Revision comparison data:
::::::::

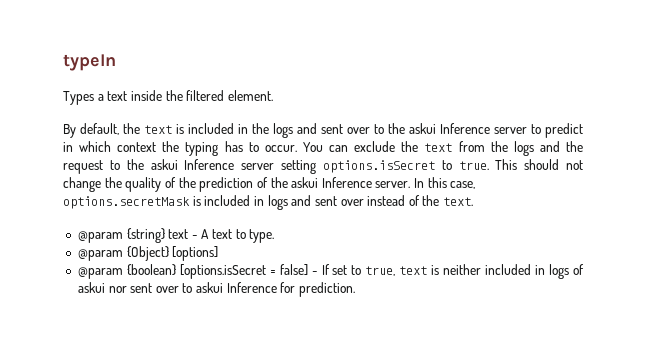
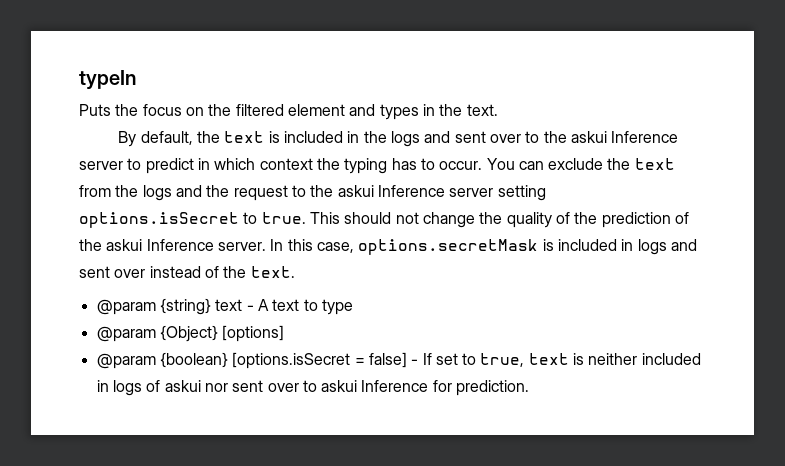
[63,90,273,105] Types a text inside the filtered element. -> [79,104,498,120] Puts the focus on the filtered element and types in the text.
[249,229,275,243] type. -> [321,299,353,315] type

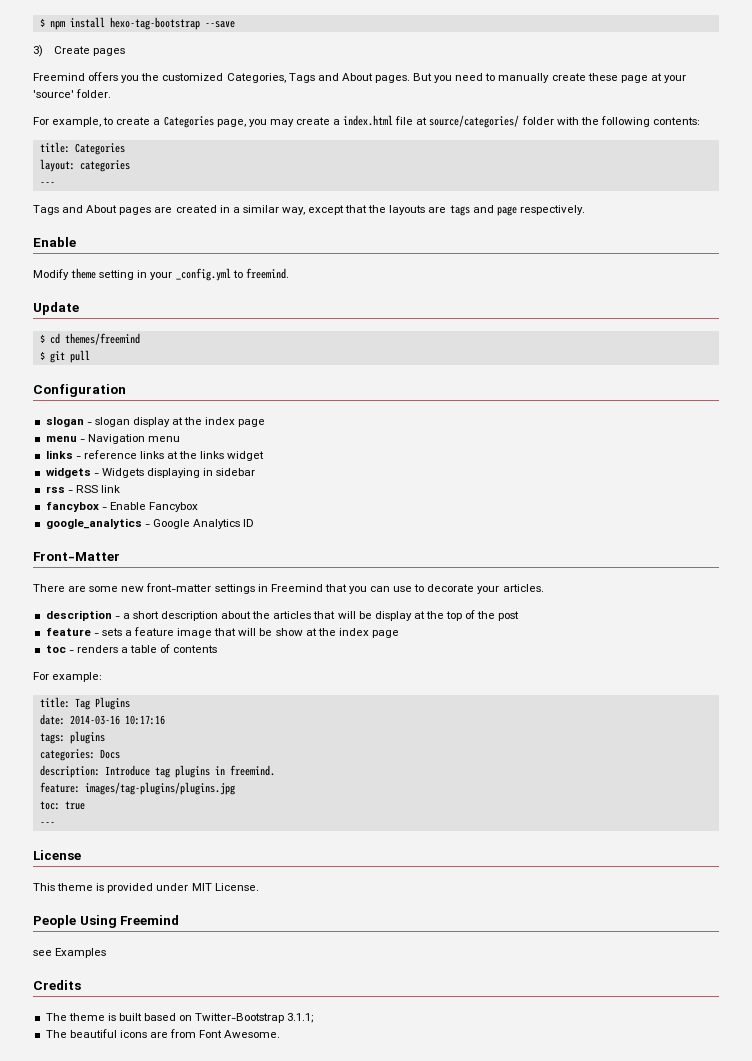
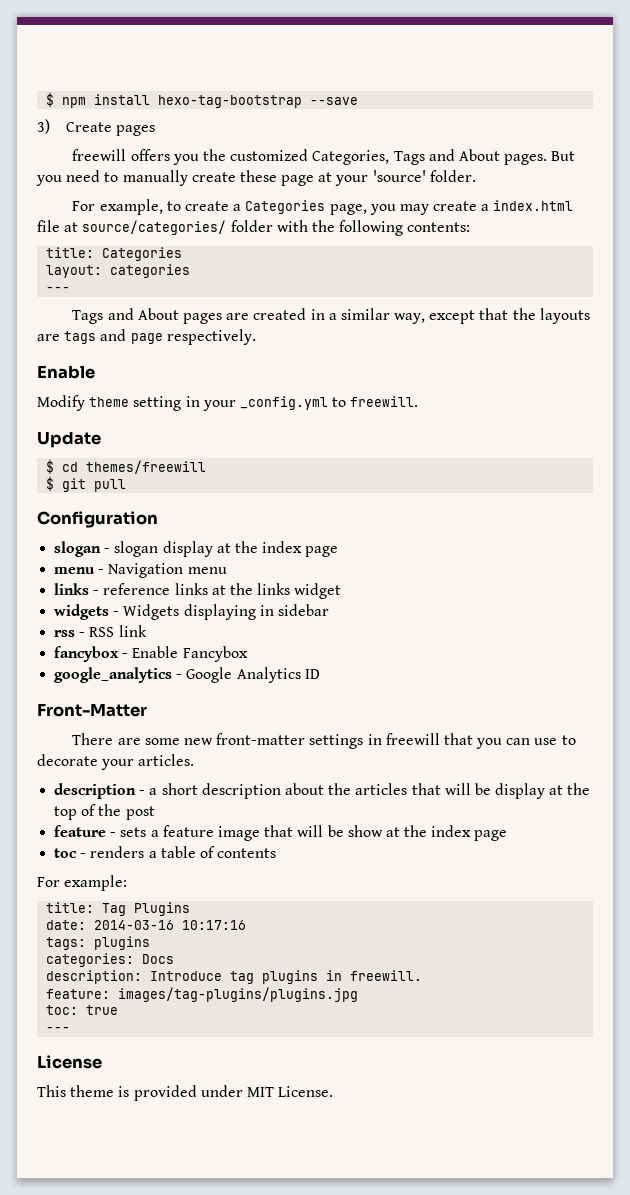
[33,73,85,81] Freemind -> [72,149,127,161] freewill
[245,268,289,279] freemind. -> [350,396,419,407] freewill.
[64,333,140,345] themes/freemind -> [86,460,207,474] themes/freewill
[270,584,323,592] Freemind -> [385,733,440,745] freewill
[229,765,275,776] freemind. -> [350,970,423,981] freewill.
[33,915,180,928] [33,948,107,958] [33,980,81,990] [45,1013,314,1023] [45,1029,281,1038] // People Using Freemind // see Examples // Credits // The theme is built based on Twitter-Bootstrap 3.1.1; // The beautiful icons are from Font Awesome. -> (334, 1091) none

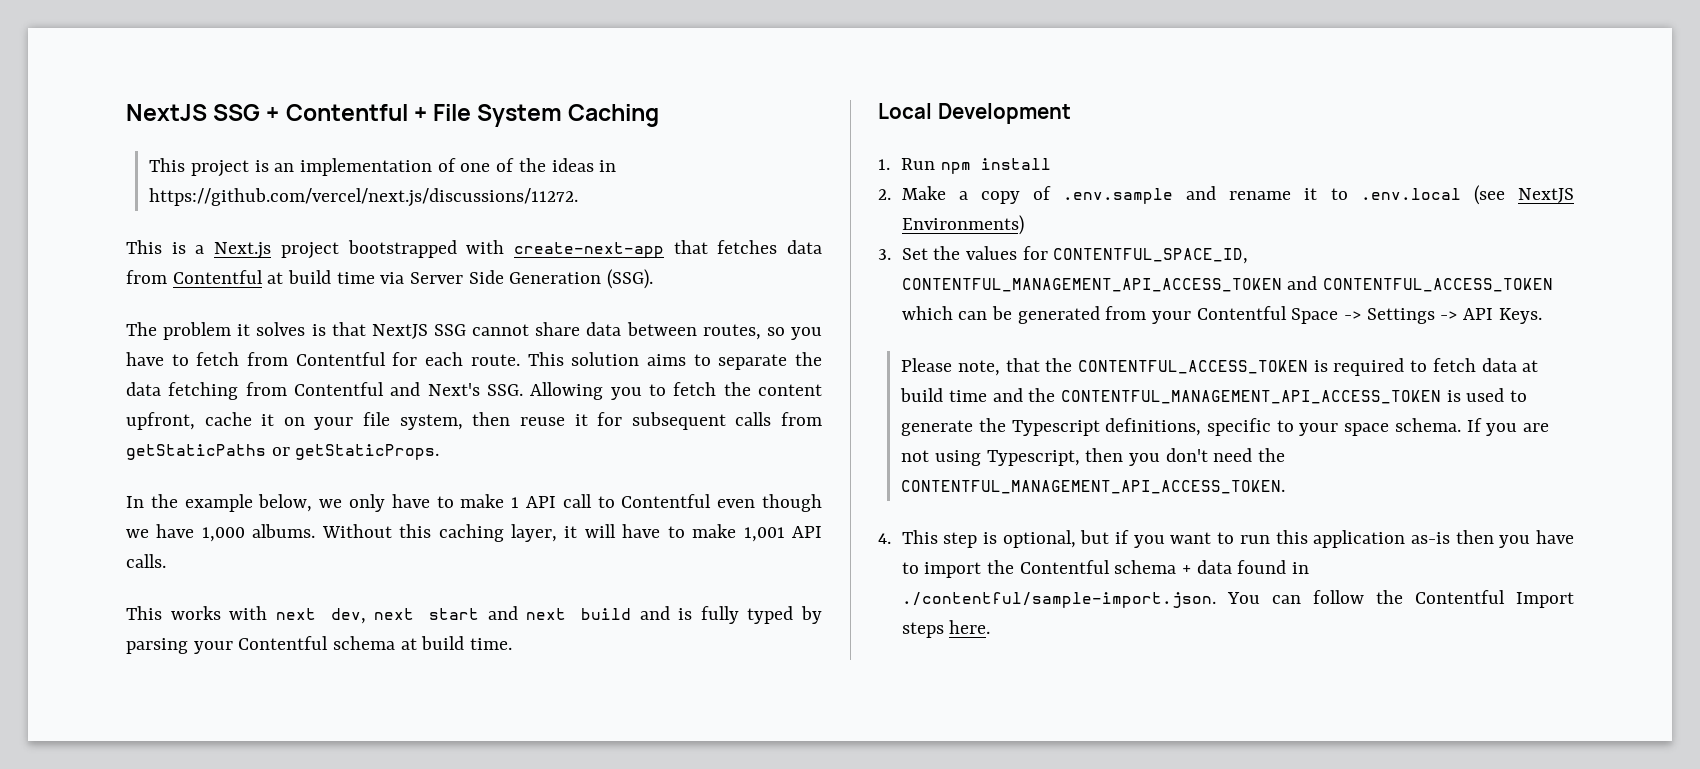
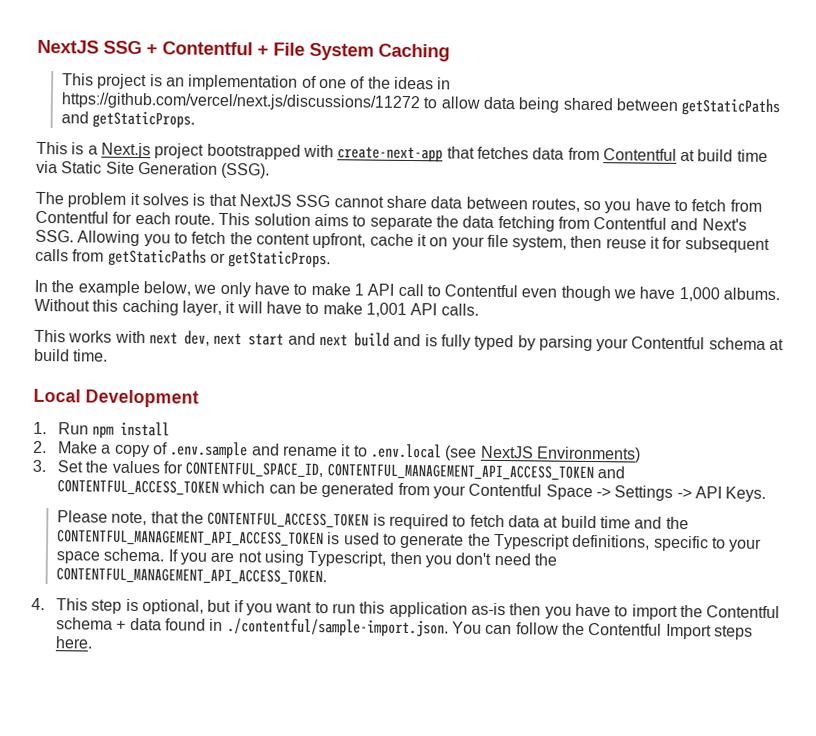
[149,188,579,207] https://github.com/vercel/next.js/discussions/11272. -> [61,92,781,117] [61,110,196,129] https://github.com/vercel/next.js/discussions/11272 to allow data being shared between getStaticPaths and getStaticProps.
[410,270,504,284] Server Side -> [61,161,135,174] Static Site

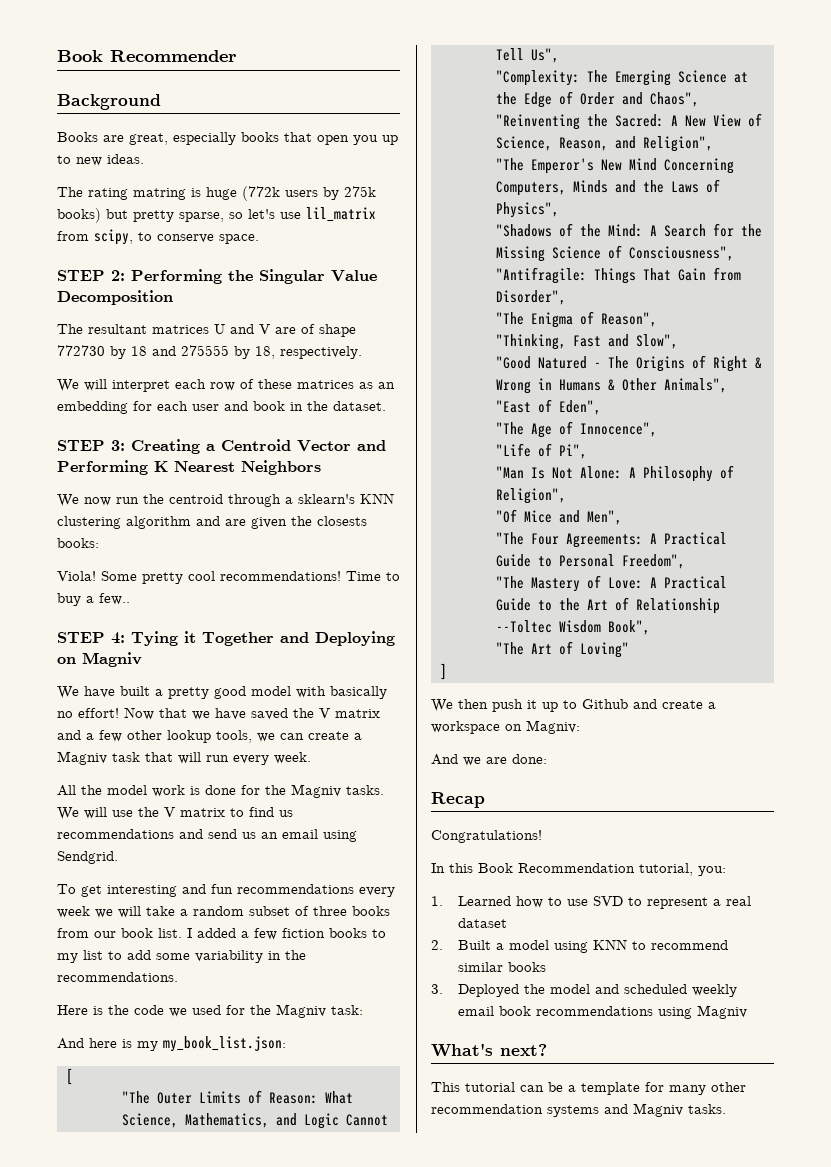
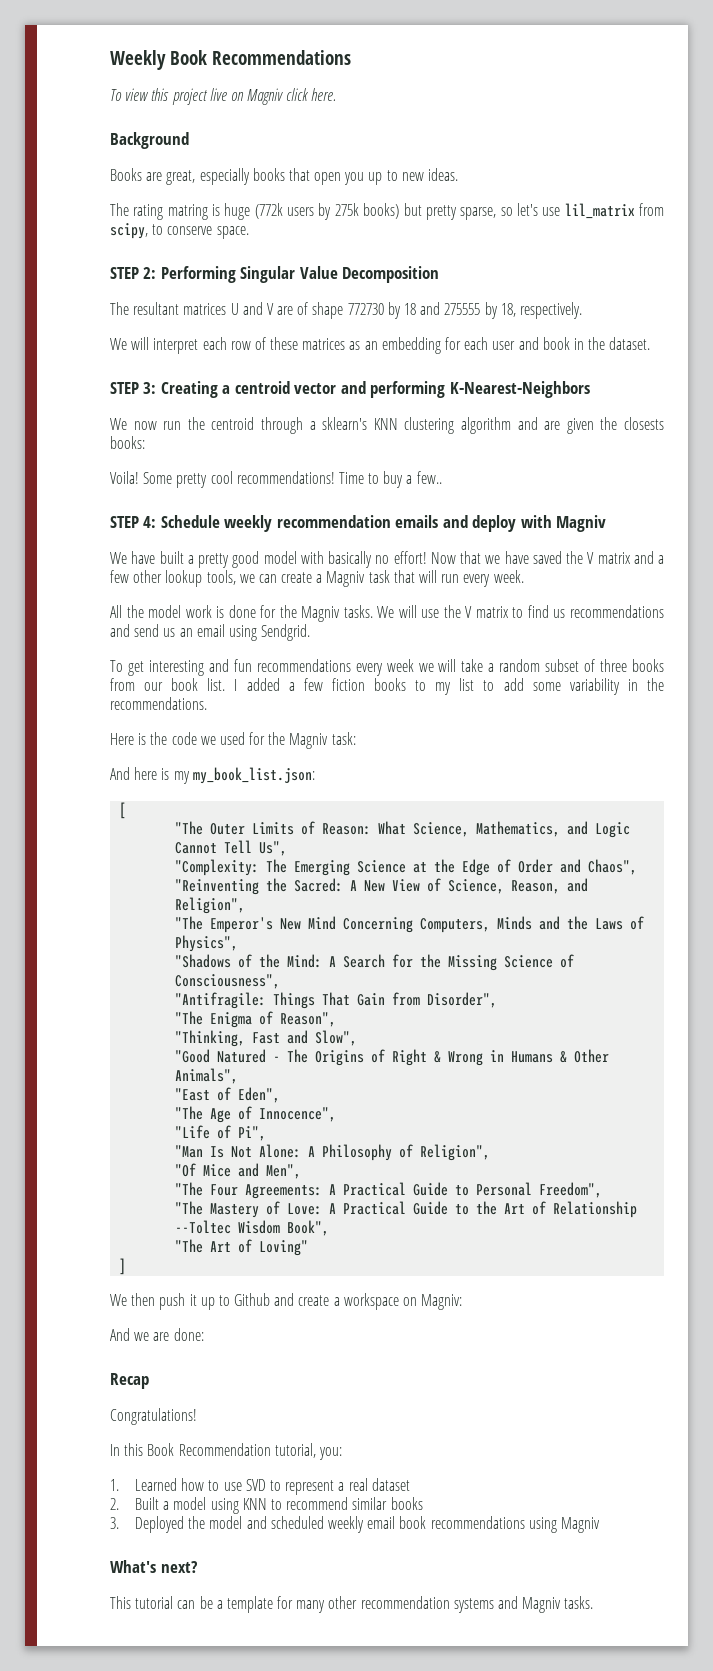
[57,50,237,62] Book Recommender -> [110,50,352,70] [110,88,337,105] Weekly Book Recommendations // To view this project live on Magniv click here.
[228,270,253,281] the -> (236, 274) none
[221,439,386,452] [57,460,321,475] Centroid Vector and Performing K Nearest Neighbors -> [234,381,590,398] centroid vector and performing K-Nearest-Neighbors
[57,571,96,581] Viola! -> [110,471,139,484] Voila!
[131,631,395,646] [57,657,76,664] Tying it Together and Deploying on -> [160,515,552,532] Schedule weekly recommendation emails and deploy with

::::::::

## REQUEST
Within the entries above, find each line where "freewill" appears; copy every one.

## REPLY TO THE EXERCISE
[33,73,85,81] Freemind -> [72,149,127,161] freewill
[245,268,289,279] freemind. -> [350,396,419,407] freewill.
[64,333,140,345] themes/freemind -> [86,460,207,474] themes/freewill
[270,584,323,592] Freemind -> [385,733,440,745] freewill
[229,765,275,776] freemind. -> [350,970,423,981] freewill.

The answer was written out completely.